What you need to do:
Copy each entry verbatim, excluding its images.
☆ ☆ ☆ ☆ ☆ ☆ ☆
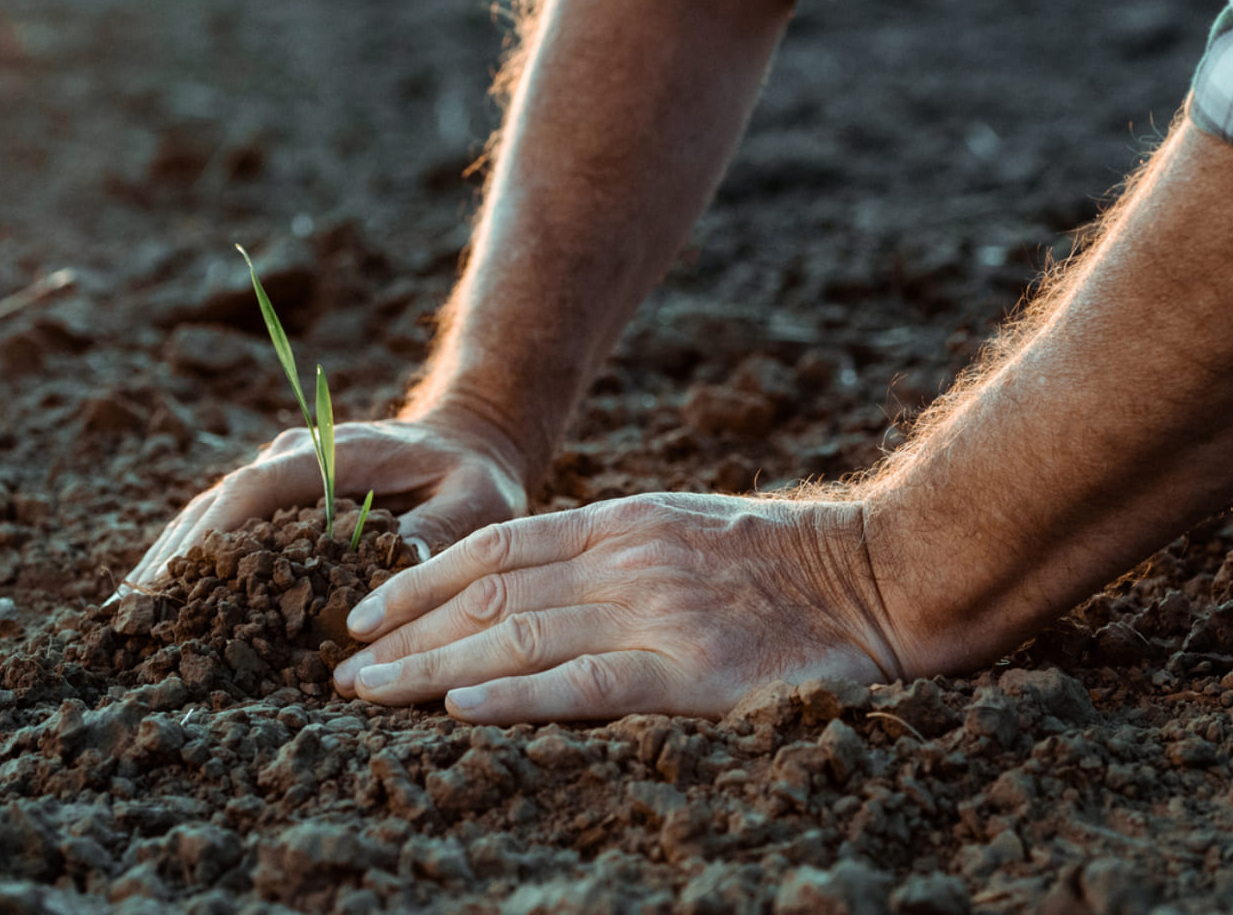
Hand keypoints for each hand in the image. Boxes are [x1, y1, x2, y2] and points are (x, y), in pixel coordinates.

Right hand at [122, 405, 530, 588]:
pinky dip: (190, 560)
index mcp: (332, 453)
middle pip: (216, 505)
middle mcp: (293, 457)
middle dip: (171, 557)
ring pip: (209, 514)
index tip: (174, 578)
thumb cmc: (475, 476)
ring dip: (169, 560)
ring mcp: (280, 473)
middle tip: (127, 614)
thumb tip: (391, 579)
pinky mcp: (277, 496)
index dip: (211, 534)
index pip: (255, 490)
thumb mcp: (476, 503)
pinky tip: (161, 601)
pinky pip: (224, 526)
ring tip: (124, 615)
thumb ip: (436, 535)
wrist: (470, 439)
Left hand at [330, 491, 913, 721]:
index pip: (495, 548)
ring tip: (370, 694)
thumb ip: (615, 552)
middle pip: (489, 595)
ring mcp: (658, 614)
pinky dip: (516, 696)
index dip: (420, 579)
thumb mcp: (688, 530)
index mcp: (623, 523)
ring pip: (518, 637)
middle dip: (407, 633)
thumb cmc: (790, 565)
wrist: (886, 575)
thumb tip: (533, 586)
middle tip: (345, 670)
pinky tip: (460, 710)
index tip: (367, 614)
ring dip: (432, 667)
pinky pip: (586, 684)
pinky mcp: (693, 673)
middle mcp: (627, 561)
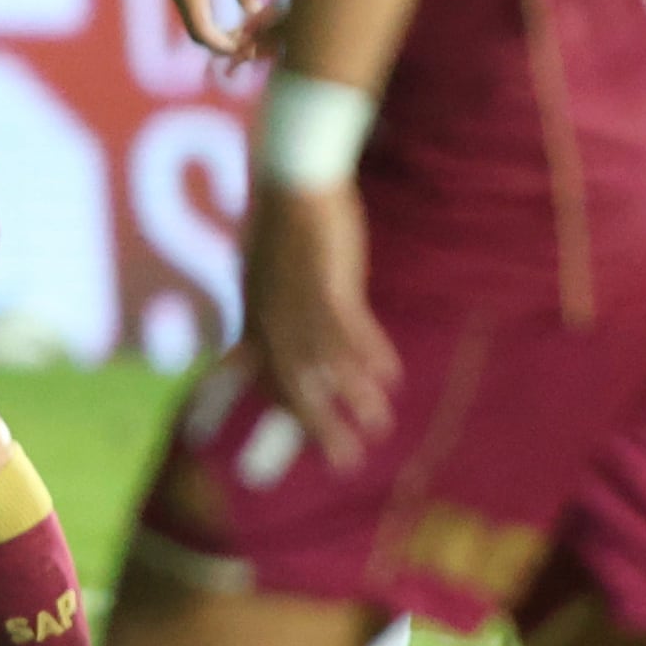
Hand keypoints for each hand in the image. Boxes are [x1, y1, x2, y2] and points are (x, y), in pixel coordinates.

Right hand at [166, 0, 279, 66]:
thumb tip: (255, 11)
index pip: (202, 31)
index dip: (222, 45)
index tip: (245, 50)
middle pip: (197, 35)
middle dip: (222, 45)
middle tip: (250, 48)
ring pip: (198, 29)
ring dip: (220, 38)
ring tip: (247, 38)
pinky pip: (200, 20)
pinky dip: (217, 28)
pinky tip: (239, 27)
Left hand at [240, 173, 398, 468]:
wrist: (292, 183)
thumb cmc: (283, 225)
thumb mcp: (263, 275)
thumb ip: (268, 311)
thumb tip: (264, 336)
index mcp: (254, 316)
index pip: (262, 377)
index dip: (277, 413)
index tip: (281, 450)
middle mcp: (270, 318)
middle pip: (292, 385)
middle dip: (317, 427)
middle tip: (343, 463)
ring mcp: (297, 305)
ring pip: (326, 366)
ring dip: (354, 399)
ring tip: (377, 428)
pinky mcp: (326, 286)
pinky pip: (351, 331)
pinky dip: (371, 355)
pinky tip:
☆ ☆ ☆ ☆ ☆ ☆ ☆
Written reply:
Hand keypoints for each hand in the image. Boxes are [x1, y1, x2, y2] and points are (x, y), in pixel coordinates.

Right hand at [122, 405, 530, 588]:
pinky dip: (190, 560)
index mcp: (332, 453)
middle pip: (216, 505)
middle mcp: (293, 457)
middle dip: (171, 557)
ring pip: (209, 514)
index tip: (174, 578)
thumb cmc: (475, 476)
ring dip: (169, 560)
ring mcp: (280, 473)
middle tip: (127, 614)
thumb tip: (391, 579)
pinky mcp: (277, 496)
index dip: (211, 534)
index pip: (255, 490)
thumb mcp: (476, 503)
pinky tip: (161, 601)
pinky pip: (224, 526)
ring tip: (124, 615)
thumb ip: (436, 535)
wrist: (470, 439)
Left hand at [330, 491, 913, 721]:
index pip: (495, 548)
ring tip: (370, 694)
thumb ip: (615, 552)
middle pip: (489, 595)
ring mcp: (658, 614)
pinky dip: (516, 696)
index dip: (420, 579)
thumb mcp: (688, 530)
index mcp: (623, 523)
ring pip: (518, 637)
middle dip: (407, 633)
thumb cmc: (790, 565)
wrist: (886, 575)
thumb tip: (533, 586)
middle tip: (345, 670)
pinky tip: (460, 710)
index tip: (367, 614)
ring dip: (432, 667)
pinky pip: (586, 684)
pinky mcp: (693, 673)
middle mcp: (627, 561)
Hand keypoints for each hand in the image. Boxes are [x1, y1, x2, y2] and points are (x, y), in pixel coordinates.

Right hand at [166, 0, 279, 66]:
thumb tip: (255, 11)
index pip: (202, 31)
index dip: (222, 45)
index tip: (245, 50)
middle pip: (197, 35)
middle dip: (222, 45)
middle tip: (250, 48)
ring pip: (198, 29)
ring dip: (220, 38)
ring tip: (247, 38)
pinky pip: (200, 20)
pinky dip: (217, 28)
pinky tip: (239, 27)
Left hand at [240, 173, 398, 468]:
wrist: (292, 183)
thumb cmc: (283, 225)
thumb mcp: (263, 275)
thumb ip: (268, 311)
thumb tip: (264, 336)
index mcp: (254, 316)
index pip: (262, 377)
index dip: (277, 413)
index tip: (281, 450)
middle mcp: (270, 318)
middle pip: (292, 385)
middle dip: (317, 427)
middle tip: (343, 463)
ring mcp: (297, 305)
ring pip: (326, 366)
ring dip: (354, 399)
ring tip: (377, 428)
pinky mcp: (326, 286)
pinky pip: (351, 331)
pinky dip: (371, 355)
pinky tip:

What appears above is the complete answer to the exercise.